Ele era “tio” porque era o mais velho. O único acima dos 30 em uma banda em que os demais integrantes estão na casa dos 20, Breno Braga Batista, o Tio Wilson, 34, também não era de Brumadinho, onde a Lagum foi criada, em 2014. Era de Contagem, onde vivia com a mulher, Ellen Cassim. E foi o último a entrar na banda – chegou em 2016, depois que outros bateristas passaram pela Lagum.
“Eu já tocava em outros projetos em BH, quase tudo voltado para o rock. Achava que poderia passar um pouco de experiência para eles, mas vi que eu é que tinha muito que aprender”, afirmou Tio Wilson ao Estado de Minas no ano passado. “O rock impunha uma viseira mais fechada, cada um gravava no seu quadrado. Na Lagum é um processo mais coletivo, até por envolver mais referências musicais”, acrescentou ele.
Tio Wilson foi baterista de bandas e artistas que tocavam no circuito roqueiro de Belo Horizonte. Integrou a banda Karmin e acompanhou a cantora Gabi Mello.
Como as milhares de postagens de fãs chorosos ao longo do dia de ontem destacaram, era o cara gente boa, agregador, generoso. Aquele que mantinha contato direto com os fãs, respondendo pessoalmente às mensagens nas redes sociais. Também era muito ligado à família. Era filho de William Vieira Batista, o William Barreiro (PSB), vice-prefeito de Contagem, e Janice Braga.
“Ele era um cara muito gente boa, extrovertido, aberto. O que chamava a atenção era o jeito positivo, sempre de bom humor. Mesmo antes dos shows, era sempre leve, passava um ar de serenidade”, comentou João Ferreira, vocalista e guitarrista da Daparte, banda que estreou em show em 2015, dividindo o mesmo palco com a Lagum em um evento de Saint Patrick’s Day.
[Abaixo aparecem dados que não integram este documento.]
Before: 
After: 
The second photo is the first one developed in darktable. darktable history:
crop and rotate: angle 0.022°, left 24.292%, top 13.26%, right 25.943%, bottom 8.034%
“Um cara incrível e talentoso demais”, destacou o cantor e compositor Jão. “Força, irmãos. Muitas força. Meus sentimentos. Eterno Tio”, postou Vitor Kley. “Menino bom, seguirá presente, eternamente em nossos corações”, publicou Rogério Flausino, vocalista do Jota Quest. Em seu Instagram, Tio Wilson, ainda um desconhecido em maio de 2013, postou uma foto ao lado de Flausino no pub Major Lock. Mais tarde, a casa na região Centro-Sul de BH, com seu palco mínimo, foi cenário em que a então iniciante Lagum fez várias temporadas.
Banda que ganhou cancha na noite da cidade, a Lagum foi criada em 2014 por iniciativa do vocalista Pedro Calais, o principal compositor, quando ele compôs Califórnia, canção cheia de mensagens positivas (o que é uma das marcas do grupo). Morador de Brumadinho, Calais postou um vídeo no Facebook com esta canção e conseguiu uma data em uma casa noturna de BH. Para tal, montou uma banda com seus amigos próximos.
“No início, não passava de brincadeira. Agora, com o segundo disco, a responsabilidade aumenta. A ideia é lançar esse CD agora já pensando no terceiro. Que a gente viva disso para o resto da vida”, disse ao EM Wilson quando do lançamento do segundo álbum, Coisas da geração (2019).
A trajetória da Lagum dialoga tanto com os velhos tempos, do analógico, quanto os novos, do digital. A banda despontou através do bom e velho CD, Seja o que eu quiser (2016). Independente, foi gravado com as economias do shows. A cada nova apresentação a banda distribuía o disco gratuitamente. A onda só se multiplicou com a projeção das redes sociais.
Houve, naquele primeiro momento, uma ajuda essencial. Neymar, em plena Copa do Mundo, tocou a canção Deixa (parceria com Ana Gabriela) em seu stories. Não mais restrita à Grande Belo Horizonte, a Lagum chegou ao segundo álbum, pela Sony Music, com produção do britânico Paul Ralphes.
Quando a pandemia chegou os músicos cancelaram tudo, claro. Mas lançaram dois singles, Hoje eu quero me perder (em março) e Será (com Iza, em junho). O derradeiro show de Tio Wilson teve os ingressos esgotados após um minuto da abertura das vendas.
“Ele morreu com honra, morreu fazendo o que ele nasceu pra fazer e ensinou muito sobre ser grato e sensível”, publicou Pedro Calais na homenagem que fez nas redes sociais ao amigo.